Late in the evening, the family dined together, and Nancy Reagan lifted a glass, her eyes glistening and “in her toast she apologized to him for the loss.”
110
In accordance with the prior agreement, the winner would call upon the loser. So Ford arrived at Reagan’s suite in the Alameda Plaza Hotel around 1:30 in the morning. It was reported that the two met alone. But unbeknownst to anybody, Nancy Reynolds and Reagan’s son Ron, in the hubbub, got stuck in a small kitchenette in the suite, where they could overhear the conversation between the two. They debated whether or not to excuse themselves politely but decided to simply wait unobtrusively. Reynolds said years later there was no animosity between Ford and Reagan and that they talked politely.
111
Ford had a short list of choices for Vice President and asked Reagan’s opinion. Reagan’s name was not on the list despite heavy lobbying of Ford by the Californian’s staff. “A couple of weeks before the convention, we went up to Camp David to try to persuade him [Ford] that the right answer for a running mate was Reagan. . . . He really didn’t want to hear it. It had been by that time a pretty bitter, knock-down drag out between the two of them,” Cheney remembered.
112
At their meeting, Reagan spoke favorably to the President about Bob Dole, whom he admired.
113
Ford also asked Reagan if he would like to take part in the Thursday night proceeding, and Reagan declined. Earlier in the day, Dole had asked Nofziger, who was an old friend, to put in a good word for him with Reagan if Ford was to ask the Governor his opinion about the war hero.
114
Nofziger had worked for Dole at the Republican National Committee, and they shared a ribald sense of humor. Furthermore, as two veterans of World War II, there was a special sense of fraternity between the two men.
On Thursday morning, Reagan met with his campaign staff one last time to thank them and spoke to them movingly about their commitment. He started with a joke: “Backstage politics is like looking at civilization with its pants down.”
The networks televised the remarks live, and Mrs. Reagan, with tears in her eyes, had to turn her back to the cameras. Reagan told his mostly young and utterly devoted followers, “The cause goes on. . . . Nancy and I aren’t going back to sit on a rocking chair and say that’s all there is for us. . . . We’re going to stay in there and you stay in there with me. . . . The cause is still there. Don’t give up your ideals, don’t compromise, don’t turn to expediency, don’t get cynical. It’s just one battle in a long war. The cause will prevail because it is right.” Of course, he then reminded them of “the shining city on a hill.”

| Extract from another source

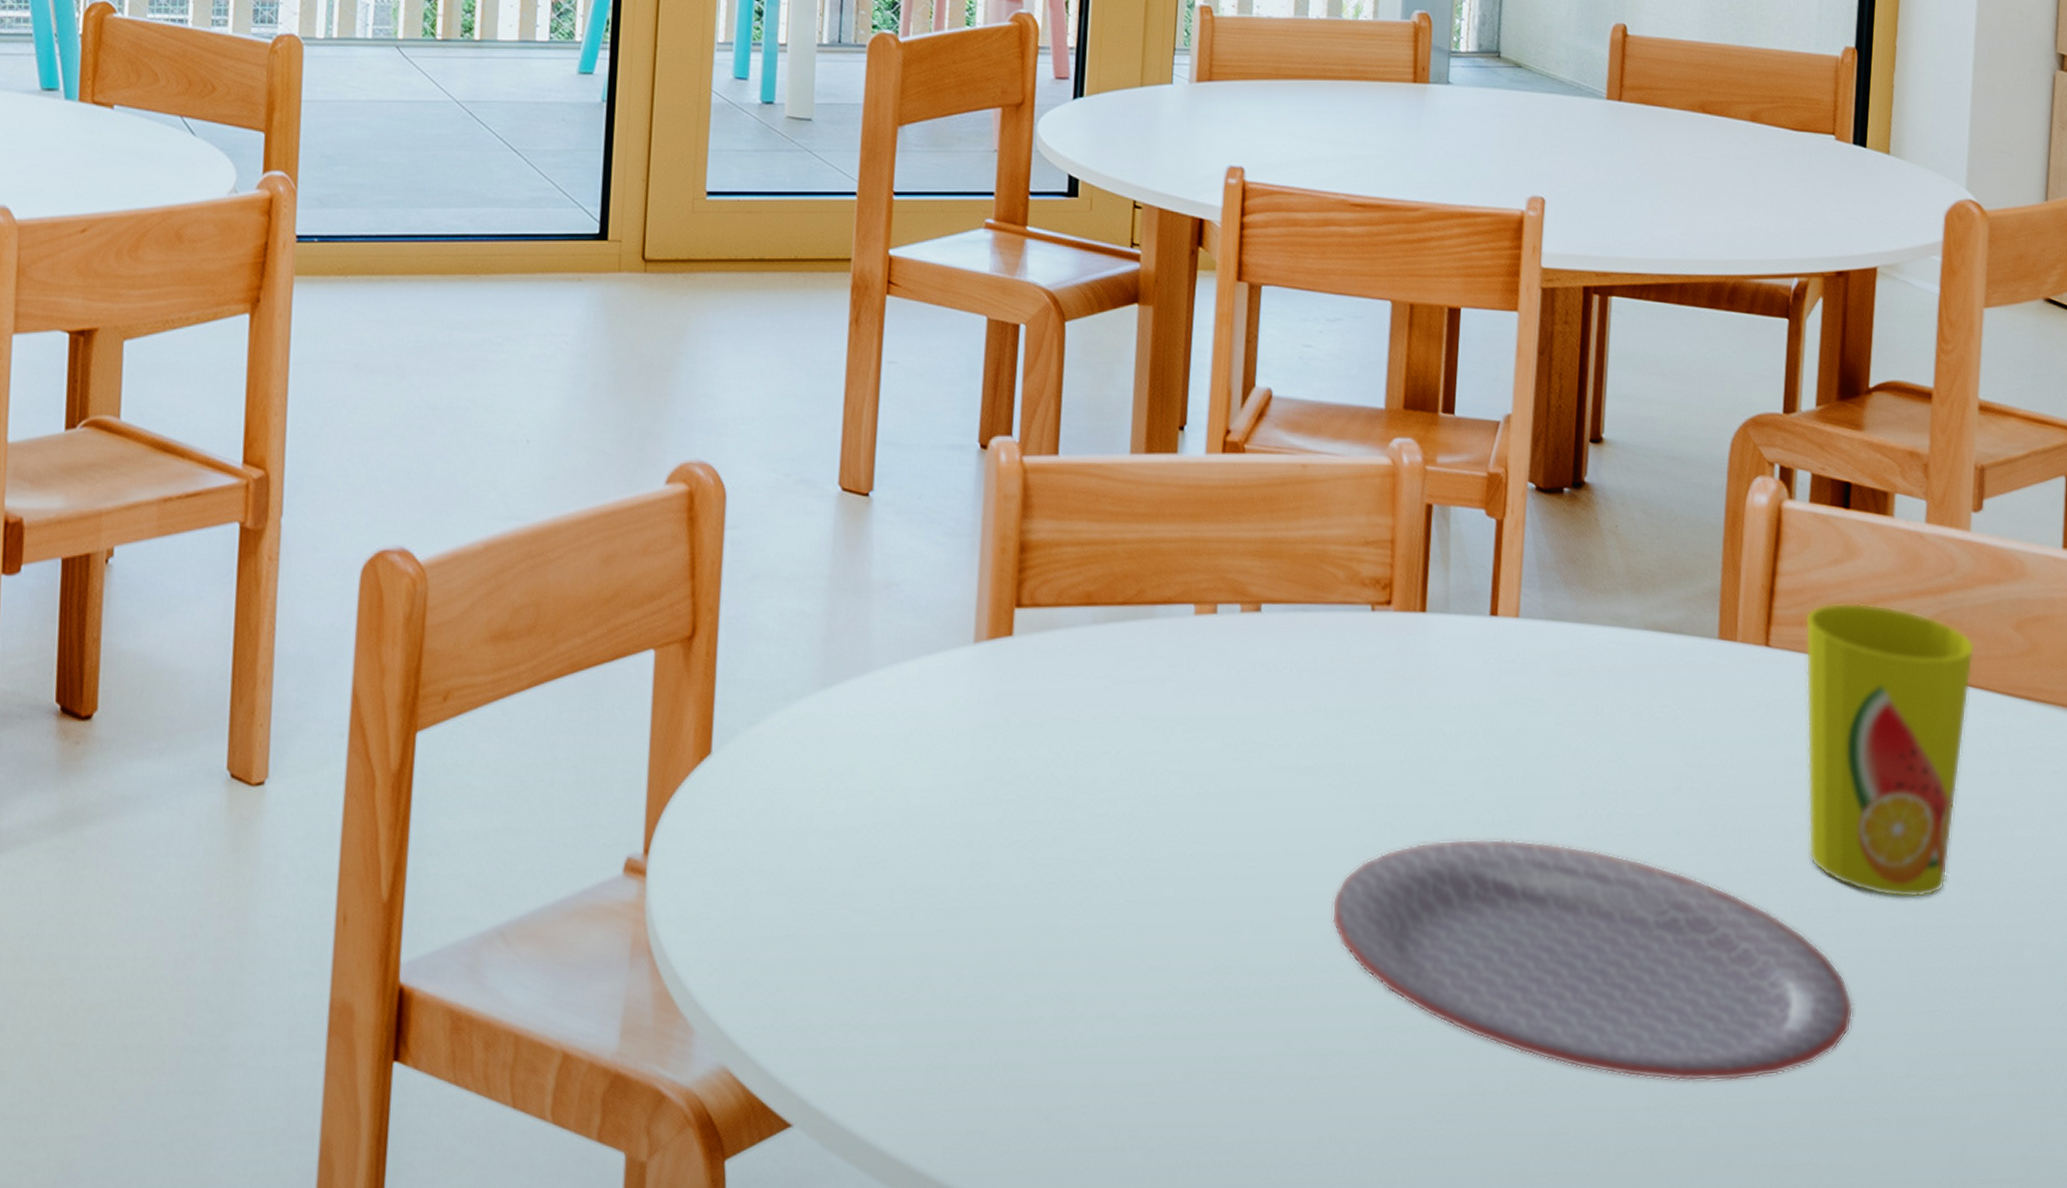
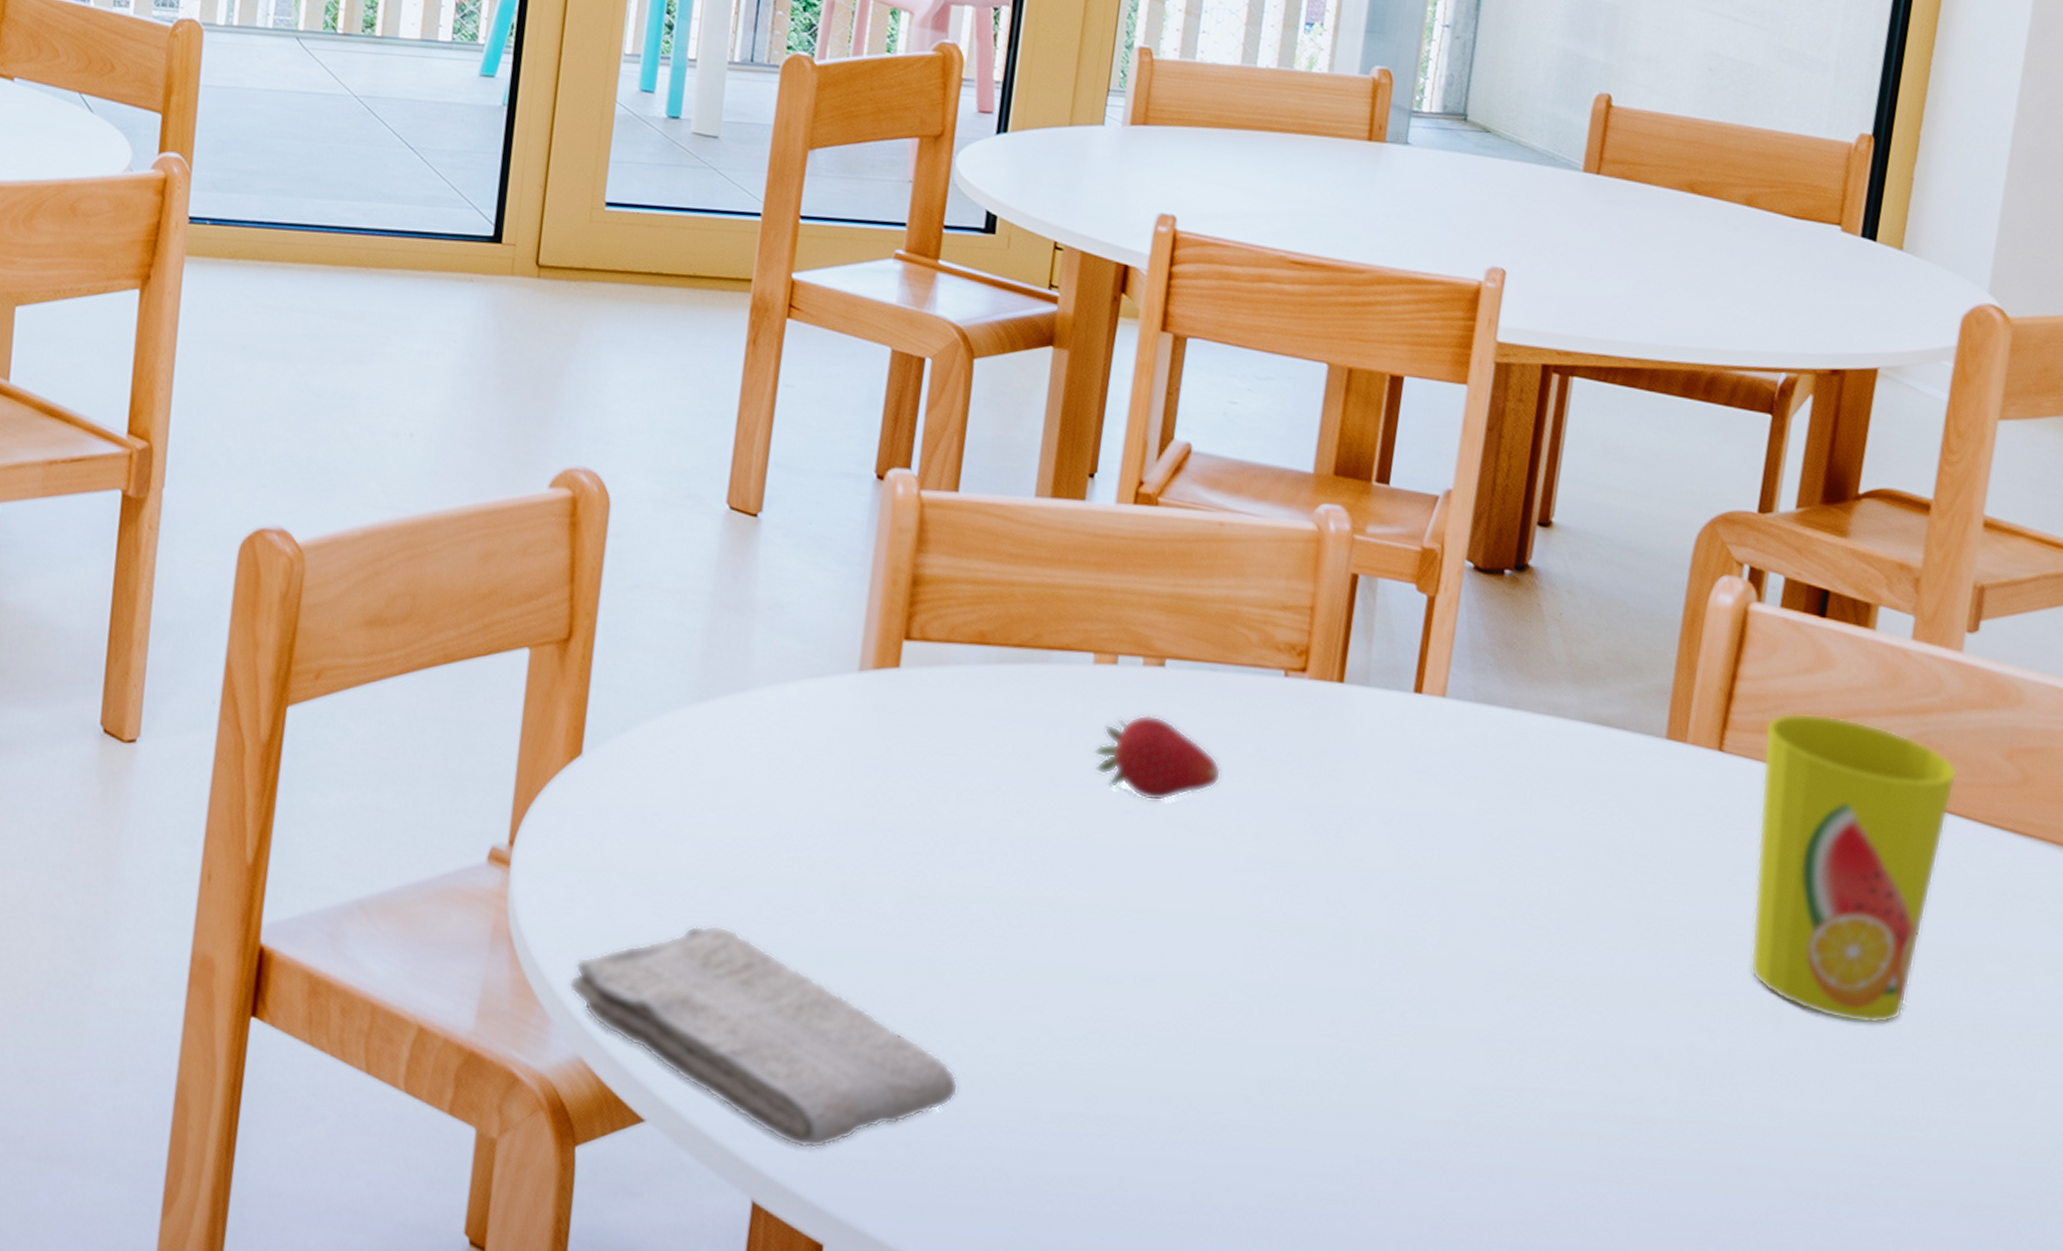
washcloth: none [710,915,1093,1136] -> present [569,925,959,1148]
fruit: none [1201,661,1320,747] -> present [1094,715,1222,802]
plate: present [1331,838,1854,1082] -> none [1220,913,1788,1187]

And then Reagan himself wiped a tear away. The
Times
speculated that “At 65 years of age,” Reagan was “too old to consider seriously another run at the Presidency.” This opinion was nearly universal among the media and indeed the political world.
115
About 200 crying staffers filled the room, including Neal Peden, who had worked so long and so hard for Reagan at the campaign. The Schweikers joined Governor and Mrs. Reagan on stage, and Mounger recalled that he has never cried as hard as he did then.
Along with Mrs. Reagan, everybody else in the room was now crying including Clarke Reed, who audaciously joined the gathering, though he was greeted with icy glares and cold shoulders from all—including Reagan himself.